## Problem to solve
Exactly as written, set down each line of the data below except its pictures.

## Given material
****************************************

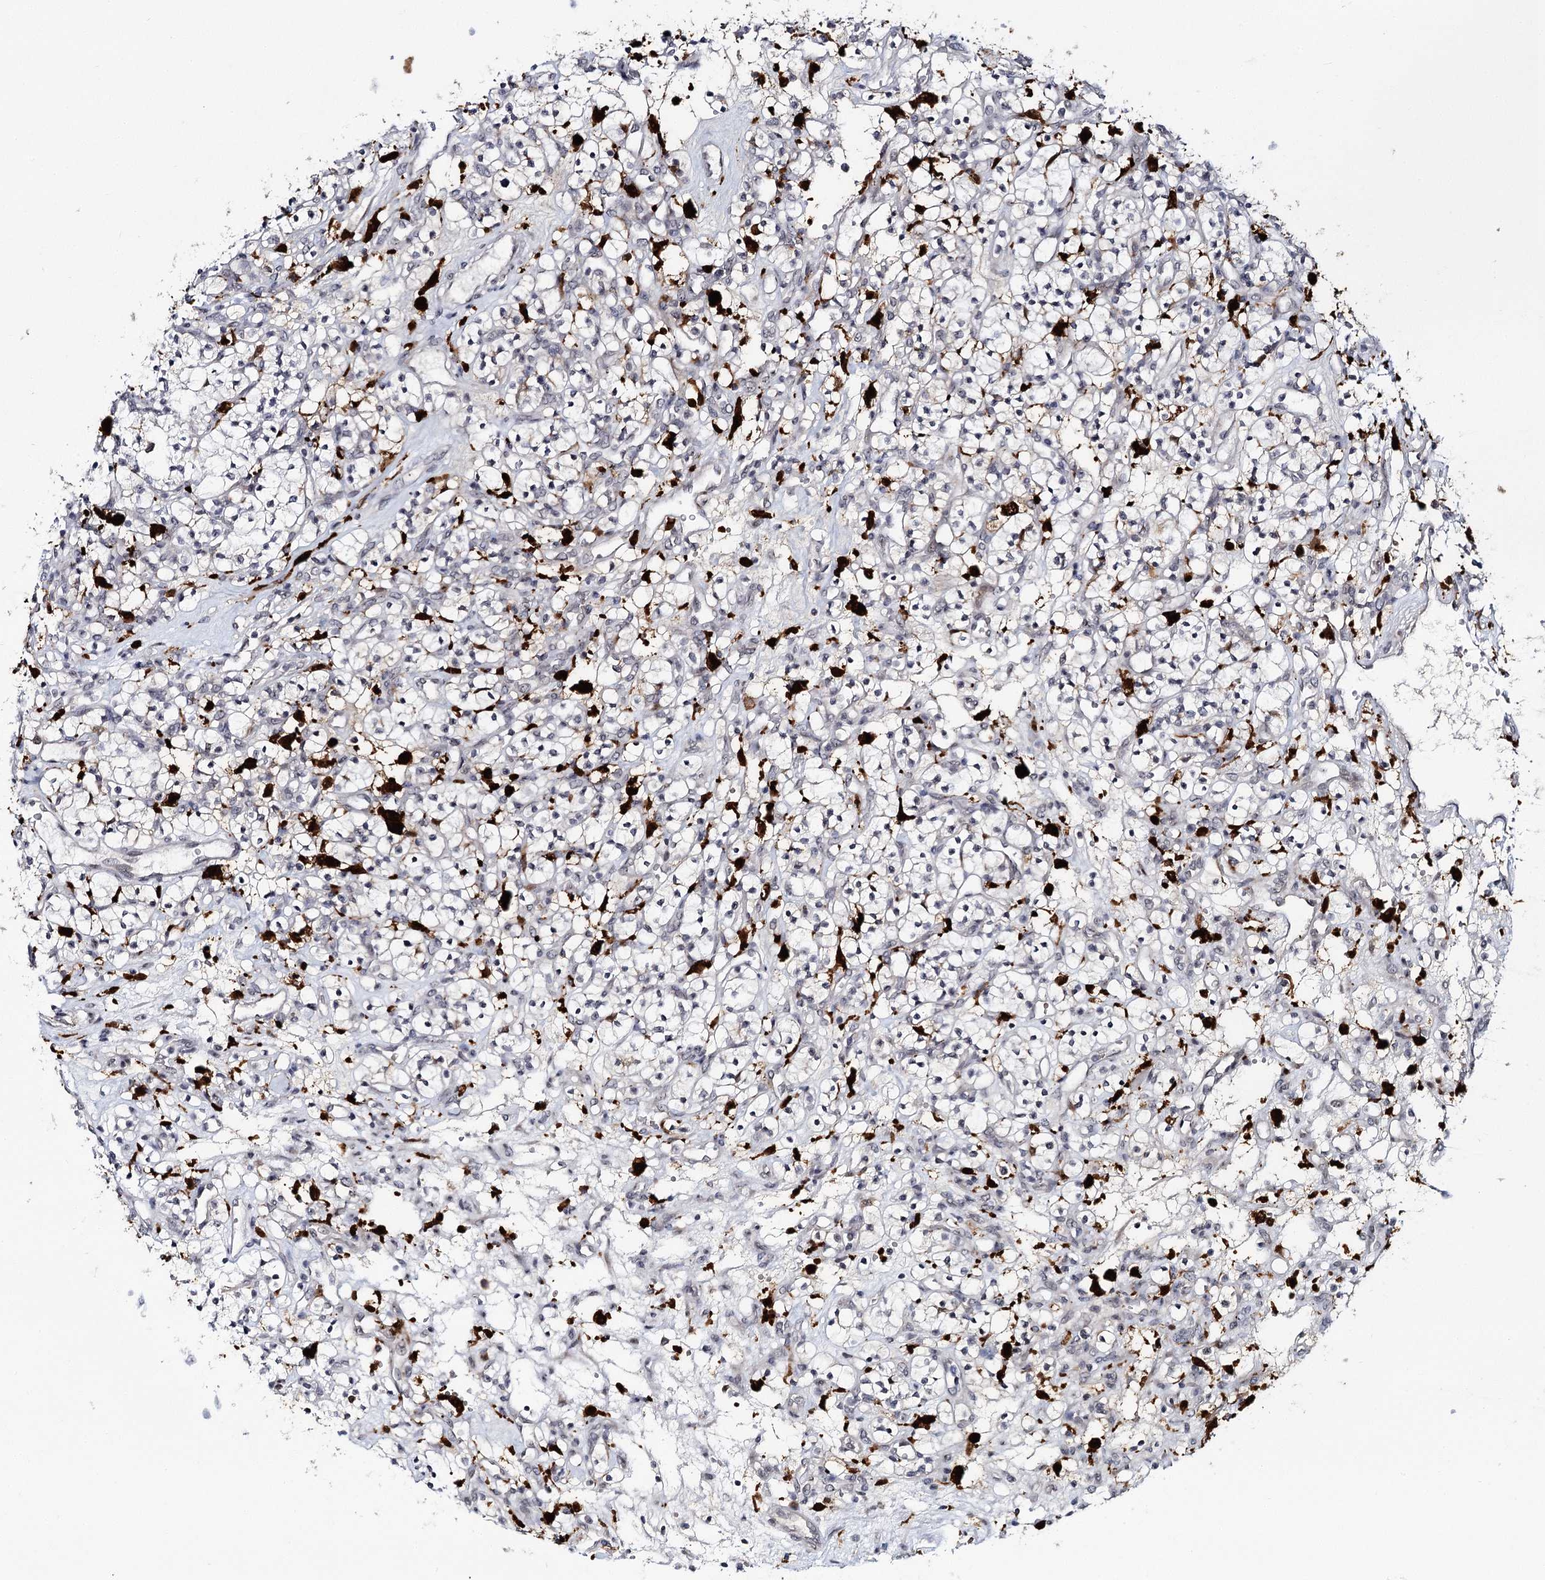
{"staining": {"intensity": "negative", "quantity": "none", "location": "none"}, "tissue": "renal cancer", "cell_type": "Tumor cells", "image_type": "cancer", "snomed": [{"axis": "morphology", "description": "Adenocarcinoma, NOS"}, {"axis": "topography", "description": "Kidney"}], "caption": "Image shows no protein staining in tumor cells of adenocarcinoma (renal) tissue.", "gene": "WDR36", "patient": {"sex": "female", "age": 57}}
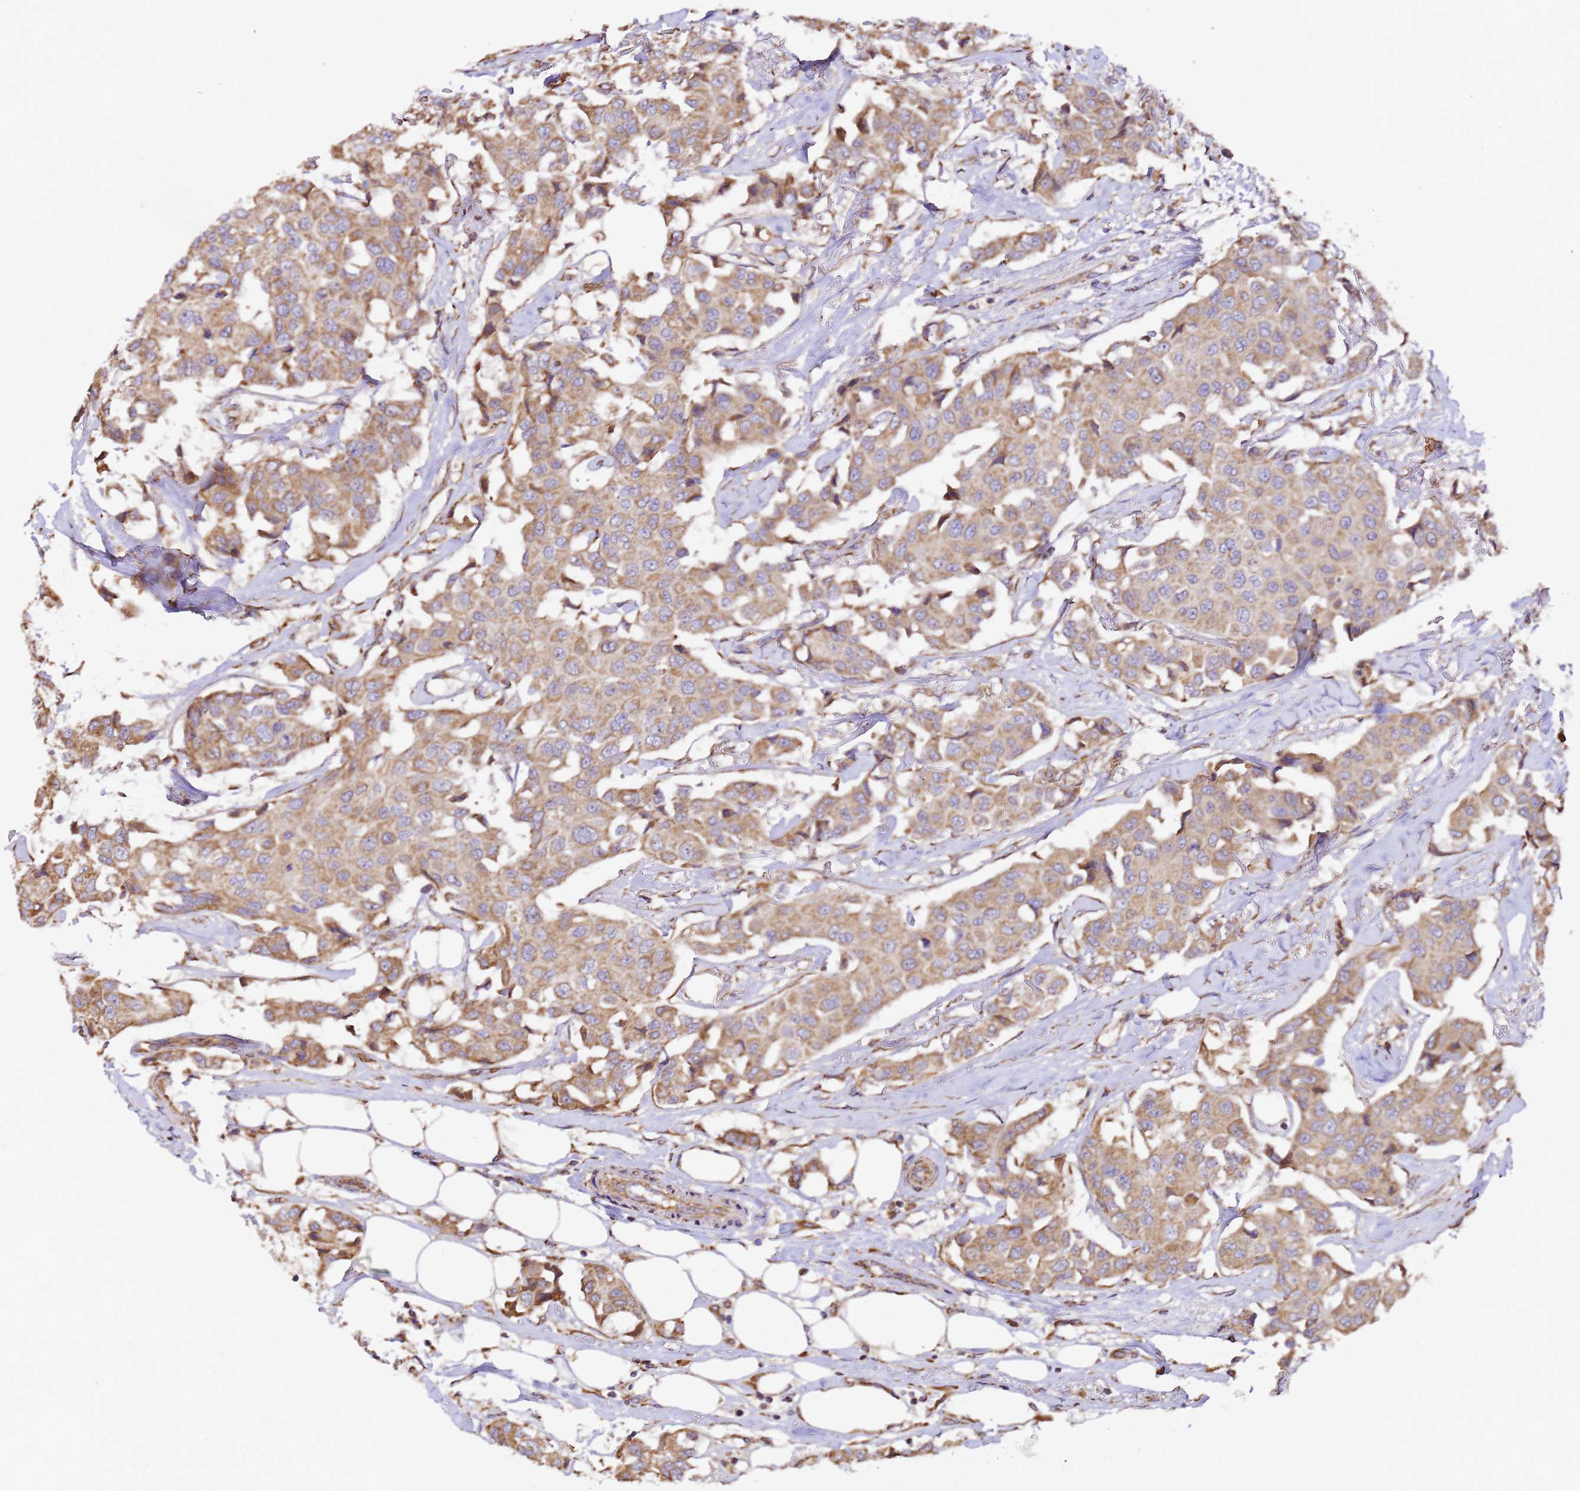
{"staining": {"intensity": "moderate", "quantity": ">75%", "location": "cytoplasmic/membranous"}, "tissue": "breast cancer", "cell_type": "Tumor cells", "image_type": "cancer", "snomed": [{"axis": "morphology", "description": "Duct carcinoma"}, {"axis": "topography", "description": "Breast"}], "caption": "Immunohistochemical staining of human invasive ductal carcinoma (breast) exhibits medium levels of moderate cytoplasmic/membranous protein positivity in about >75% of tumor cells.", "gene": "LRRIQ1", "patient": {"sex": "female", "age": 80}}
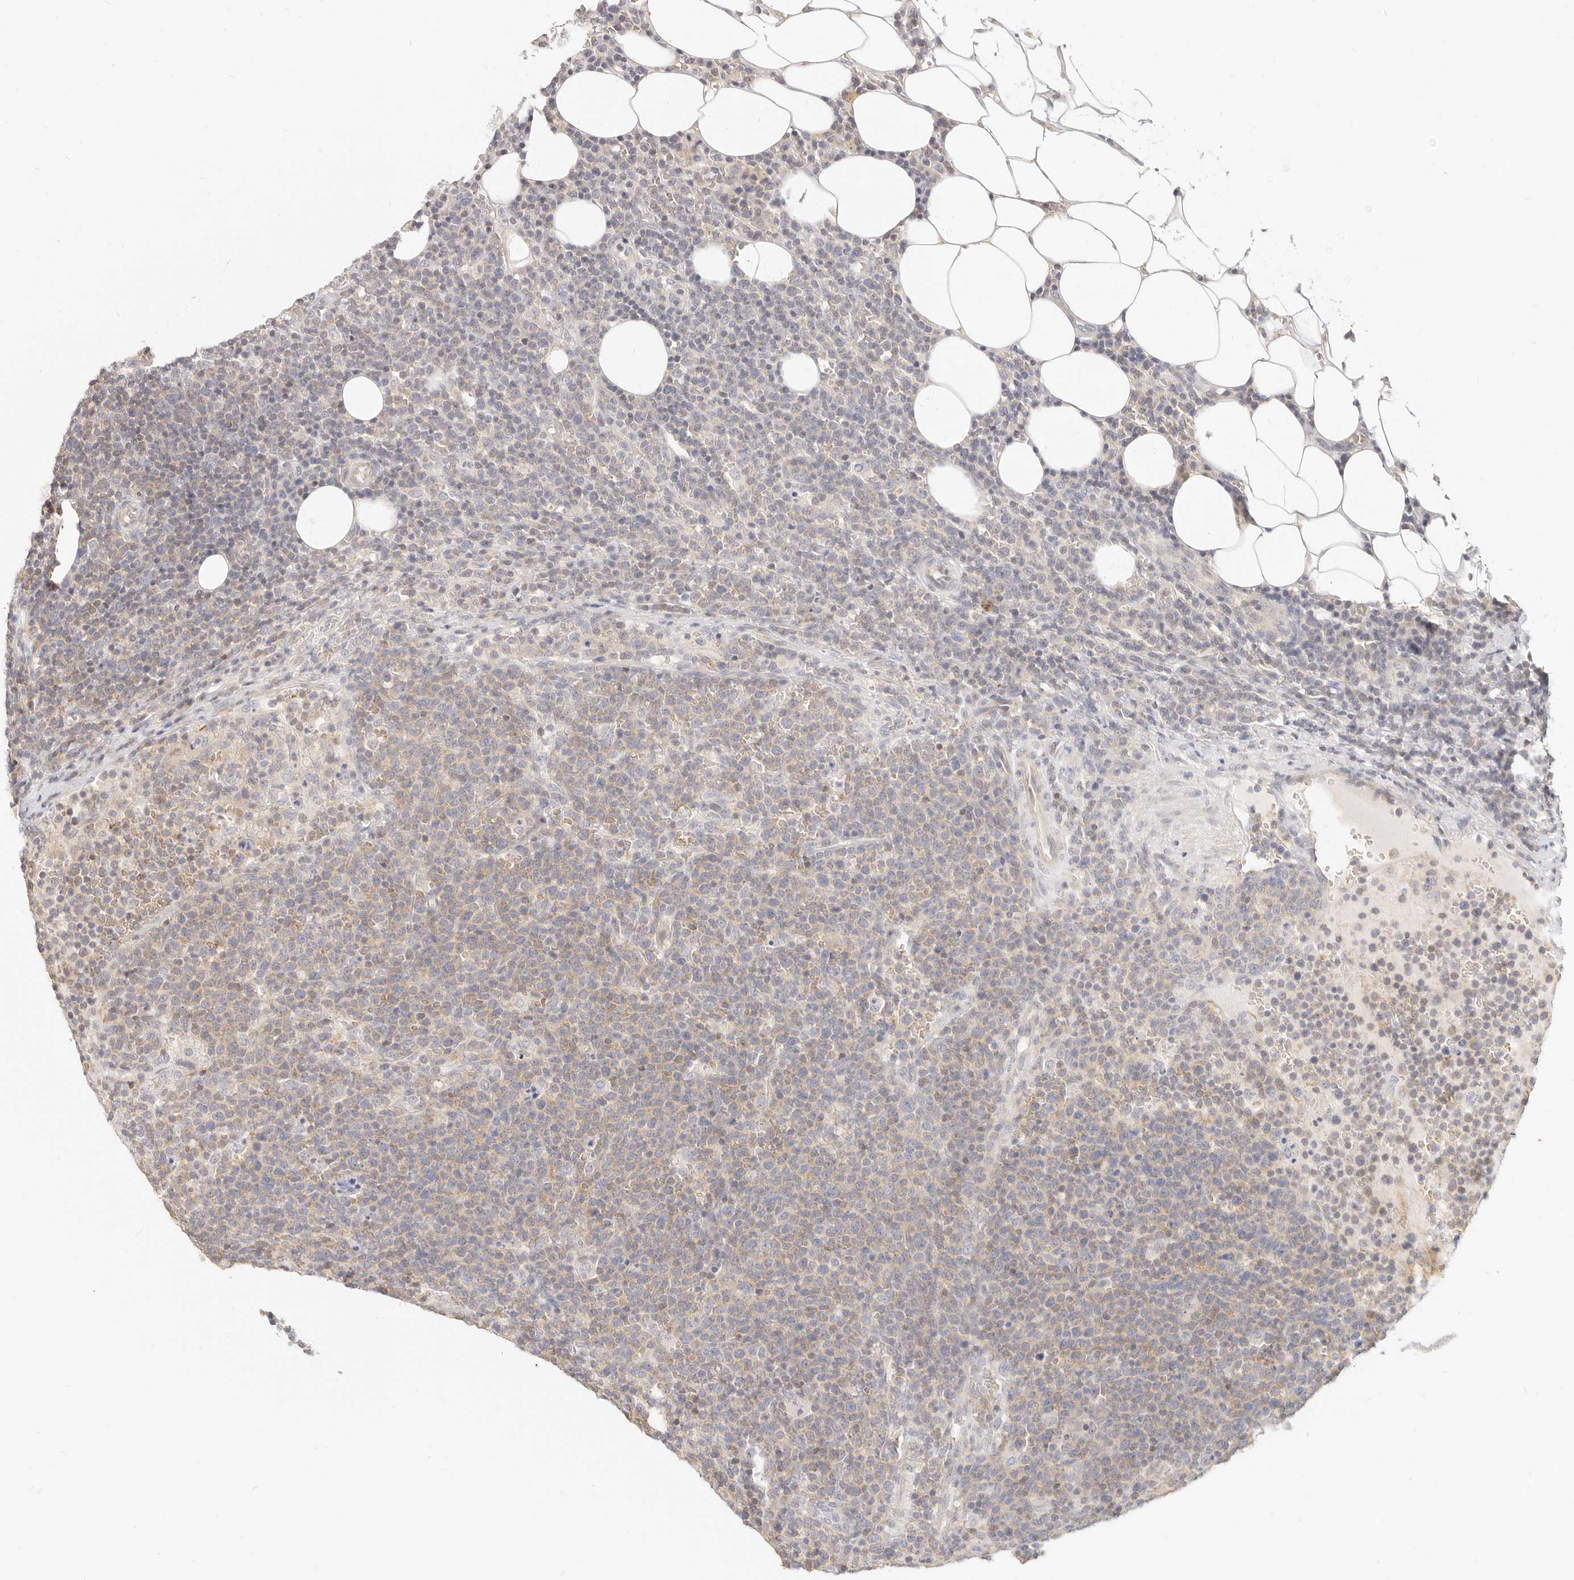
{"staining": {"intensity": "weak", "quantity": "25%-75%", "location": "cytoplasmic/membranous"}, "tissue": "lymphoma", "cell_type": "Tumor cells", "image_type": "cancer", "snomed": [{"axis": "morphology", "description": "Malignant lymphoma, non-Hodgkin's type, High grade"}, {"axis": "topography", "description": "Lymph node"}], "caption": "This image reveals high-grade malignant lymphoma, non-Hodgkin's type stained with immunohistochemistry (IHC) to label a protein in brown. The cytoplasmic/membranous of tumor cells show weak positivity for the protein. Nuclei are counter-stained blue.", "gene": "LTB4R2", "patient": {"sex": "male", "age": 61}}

****************************************

## Your solution
{"staining": {"intensity": "negative", "quantity": "none", "location": "none"}, "tissue": "renal cancer", "cell_type": "Tumor cells", "image_type": "cancer", "snomed": [{"axis": "morphology", "description": "Adenocarcinoma, NOS"}, {"axis": "topography", "description": "Kidney"}], "caption": "Image shows no protein staining in tumor cells of adenocarcinoma (renal) tissue.", "gene": "WDR36", "patient": {"sex": "female", "age": 57}}
{"staining": {"intensity": "moderate", "quantity": ">75%", "location": "cytoplasmic/membranous"}, "tissue": "breast cancer", "cell_type": "Tumor cells", "image_type": "cancer", "snomed": [{"axis": "morphology", "description": "Duct carcinoma"}, {"axis": "topography", "description": "Breast"}], "caption": "Immunohistochemical staining of human invasive ductal carcinoma (breast) exhibits medium levels of moderate cytoplasmic/membranous protein positivity in about >75% of tumor cells.", "gene": "LRRIQ1", "patient": {"sex": "female", "age": 80}}
{"staining": {"intensity": "weak", "quantity": "25%-75%", "location": "cytoplasmic/membranous"}, "tissue": "lymphoma", "cell_type": "Tumor cells", "image_type": "cancer", "snomed": [{"axis": "morphology", "description": "Malignant lymphoma, non-Hodgkin's type, High grade"}, {"axis": "topography", "description": "Lymph node"}], "caption": "This image reveals high-grade malignant lymphoma, non-Hodgkin's type stained with immunohistochemistry (IHC) to label a protein in brown. The cytoplasmic/membranous of tumor cells show weak positivity for the protein. Nuclei are counter-stained blue.", "gene": "LTB4R2", "patient": {"sex": "male", "age": 61}}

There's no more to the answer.